Журнал Наш Современник №10 (2001)
Шрифт:
Столь большое внимание языковой составляющей “Медного кувшина...” уделено здесь потому, что собственно сюжет (да и то не сюжет, а так, — развернутая фабула) по тривиальности и неукротимому нахальству совмещать несовместимое может быть сопряжен разве что с комиксами американского производства.

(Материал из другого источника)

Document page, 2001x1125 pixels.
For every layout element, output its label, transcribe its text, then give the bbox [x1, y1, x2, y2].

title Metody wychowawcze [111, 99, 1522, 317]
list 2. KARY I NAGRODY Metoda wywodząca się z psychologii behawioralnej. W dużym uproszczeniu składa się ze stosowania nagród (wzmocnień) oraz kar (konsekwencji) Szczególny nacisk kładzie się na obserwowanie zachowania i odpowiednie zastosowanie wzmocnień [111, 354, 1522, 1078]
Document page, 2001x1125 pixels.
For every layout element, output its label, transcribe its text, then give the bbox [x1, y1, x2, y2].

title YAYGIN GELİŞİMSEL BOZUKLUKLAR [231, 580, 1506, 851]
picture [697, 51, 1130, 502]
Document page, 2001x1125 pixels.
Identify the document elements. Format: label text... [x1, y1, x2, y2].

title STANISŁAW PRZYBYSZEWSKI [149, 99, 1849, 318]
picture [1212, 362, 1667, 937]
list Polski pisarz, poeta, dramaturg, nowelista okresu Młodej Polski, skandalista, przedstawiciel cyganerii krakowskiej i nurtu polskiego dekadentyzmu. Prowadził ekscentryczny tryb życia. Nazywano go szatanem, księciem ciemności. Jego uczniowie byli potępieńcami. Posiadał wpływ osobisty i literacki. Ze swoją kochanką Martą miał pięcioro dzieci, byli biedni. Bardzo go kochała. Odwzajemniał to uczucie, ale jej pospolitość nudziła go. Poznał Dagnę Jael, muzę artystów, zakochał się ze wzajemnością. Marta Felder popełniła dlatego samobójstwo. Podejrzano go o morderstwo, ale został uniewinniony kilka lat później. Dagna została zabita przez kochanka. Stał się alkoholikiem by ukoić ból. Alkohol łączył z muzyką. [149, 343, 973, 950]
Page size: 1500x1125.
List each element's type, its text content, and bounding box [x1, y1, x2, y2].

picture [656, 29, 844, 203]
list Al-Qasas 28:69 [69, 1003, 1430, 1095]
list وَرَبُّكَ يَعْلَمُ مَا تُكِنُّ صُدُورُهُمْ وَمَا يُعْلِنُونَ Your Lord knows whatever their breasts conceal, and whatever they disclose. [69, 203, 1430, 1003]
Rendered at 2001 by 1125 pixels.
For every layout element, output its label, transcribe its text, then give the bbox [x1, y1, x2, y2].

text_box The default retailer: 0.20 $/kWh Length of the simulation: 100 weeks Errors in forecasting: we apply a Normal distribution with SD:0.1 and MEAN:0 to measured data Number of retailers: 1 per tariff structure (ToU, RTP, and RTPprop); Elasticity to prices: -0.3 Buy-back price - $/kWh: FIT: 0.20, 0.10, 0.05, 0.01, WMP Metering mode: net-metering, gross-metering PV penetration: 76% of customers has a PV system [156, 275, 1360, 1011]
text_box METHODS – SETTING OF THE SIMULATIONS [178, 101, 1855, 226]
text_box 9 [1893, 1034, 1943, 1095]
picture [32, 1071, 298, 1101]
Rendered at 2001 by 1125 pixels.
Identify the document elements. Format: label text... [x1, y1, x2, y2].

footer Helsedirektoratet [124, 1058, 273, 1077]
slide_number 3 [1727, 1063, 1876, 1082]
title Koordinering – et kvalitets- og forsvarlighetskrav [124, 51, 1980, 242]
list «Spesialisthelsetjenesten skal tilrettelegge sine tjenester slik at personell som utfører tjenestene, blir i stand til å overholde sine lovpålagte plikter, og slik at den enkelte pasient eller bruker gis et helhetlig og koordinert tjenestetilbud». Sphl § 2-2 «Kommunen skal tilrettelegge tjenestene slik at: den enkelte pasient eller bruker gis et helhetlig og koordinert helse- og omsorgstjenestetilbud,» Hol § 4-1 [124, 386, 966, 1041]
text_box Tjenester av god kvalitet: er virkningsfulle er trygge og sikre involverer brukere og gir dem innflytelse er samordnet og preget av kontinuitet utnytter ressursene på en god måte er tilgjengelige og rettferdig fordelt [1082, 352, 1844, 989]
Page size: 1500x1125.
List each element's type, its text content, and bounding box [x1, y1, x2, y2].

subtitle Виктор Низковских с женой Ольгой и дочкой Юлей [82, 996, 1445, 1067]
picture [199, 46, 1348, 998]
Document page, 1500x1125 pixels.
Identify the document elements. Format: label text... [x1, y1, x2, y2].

(Стоит заметить, что подмена реальной истории, и шире — вообще реальности — историей лирической, в которой все подвластно смелой руке повествователя, — есть неискоренимый признак современного американского отношения к художественному воплощению как исторических сюжетов, так и действительности. Тут синдром субъекта, которому нечего вспомнить о себе всерьез значащего и который потому плетет приторные небылицы, в центре коих — он сам, полный переусложненного смысла и утяжеленного внутреннего веса. Одновременно здесь присутствует и трактовка чужой прошлой, да и настоящей жизни (где вес и смысл определенно были) в облегченном, самопроизвольном лирически-лихом ключе. Так проявляется американское стремление уравнять исторически закрепленные иерархии, снивелировать мировую хронологию по собственному, этически неубедительному образцу. То же — в отношении реальности. И если можно сказать, что США — страна без истории, то вполне уместно добавить — страна, живущая вне
Итак. Хакер Гена взламывает компьютерную аукционную систему участия в торгах и последующего платежа и получает через знакомого таможенника тот самый ложно выкупленный им “лот 255” — архаичный медный кувшин, позеленевший и помятый. Как водится, из него чуть погодя появляется смуглый дядька лет сорока, постепенно вписанный автором в образ Старика Хоттабыча. У Гены есть виртуальная американская возлюбленная Дайва (судя по всему, латинизированная “дива-дева”), которую главный герой знает лишь по интернетовскому заочному диалогу. Дайва, она же Этна, — исламистка, работает на Пентагон в информационной войне против Югославии, она племянница зловещего дяди Уильяма, инфернальной личности, которой и появляющийся затем на страницах “сказки-были” компьютерный магнат Билл Гейтс — не пара. Дядя Уильям стремится к мировому господству, мнит себя “новым Соломоном”, его цель — “интернировать граждан Земли в единый идеальный мир, где каждый налогоплательщик будет под незримым контролем, переходящим по необходимости в физический”. Хоттабычу отводится “новым Соломоном” роль “всемирного межъязыкового пропускного пункта” — при стирании языковых барьеров в масштабе Земли. Джинн, он же Гена, предлагает волшебному Старику вернуться в Интернет “свободным сайтом”, избавив, таким образом, Хоттабыча от “Ново-Соломона” и попутно разрушая замыслы астрального злодея стать мировым владыкой. Гену, через посредство вкрадчивого Билла Гейтса, пытаются подкупить исключительным по сумме оплаты рабочим контрактом, но Джинн, отсылая осведомленного читателя к известному анекдоту, отказывается, называя свою цену: “мир во всем мире. Победа над СПИДом”.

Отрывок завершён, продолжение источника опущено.